• PROBLEM DETAILS
Pick out every line of the rows below that contains the word "entry", matching case exactly, and copy each one.

— begin EXERCISE INPUTS —

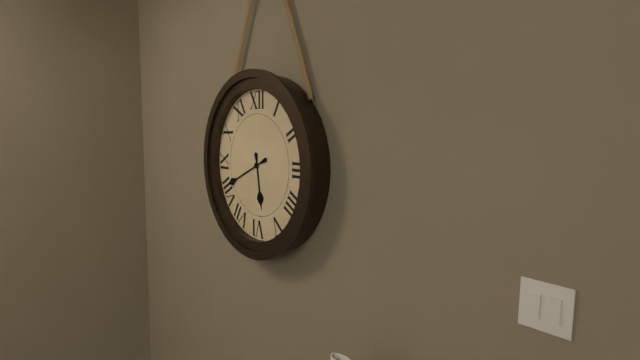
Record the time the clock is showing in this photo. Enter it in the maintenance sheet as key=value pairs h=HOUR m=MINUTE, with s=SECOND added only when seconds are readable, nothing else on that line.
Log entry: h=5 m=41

— end EXERCISE INPUTS —
— begin EXERCISE INPUTS —

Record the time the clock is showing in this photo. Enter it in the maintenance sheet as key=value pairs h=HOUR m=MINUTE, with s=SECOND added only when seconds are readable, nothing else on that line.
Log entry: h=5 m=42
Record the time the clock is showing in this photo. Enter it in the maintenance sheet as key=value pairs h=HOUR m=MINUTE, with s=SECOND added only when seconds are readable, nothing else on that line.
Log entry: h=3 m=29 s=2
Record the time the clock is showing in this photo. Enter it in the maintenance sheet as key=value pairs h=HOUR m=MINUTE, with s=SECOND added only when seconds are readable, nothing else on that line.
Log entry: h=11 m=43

— end EXERCISE INPUTS —
— begin EXERCISE INPUTS —

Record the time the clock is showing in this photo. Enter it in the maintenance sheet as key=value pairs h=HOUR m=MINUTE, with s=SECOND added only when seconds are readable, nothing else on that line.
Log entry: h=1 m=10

— end EXERCISE INPUTS —

• THE RESULT
Log entry: h=5 m=41
Log entry: h=5 m=42
Log entry: h=3 m=29 s=2
Log entry: h=11 m=43
Log entry: h=1 m=10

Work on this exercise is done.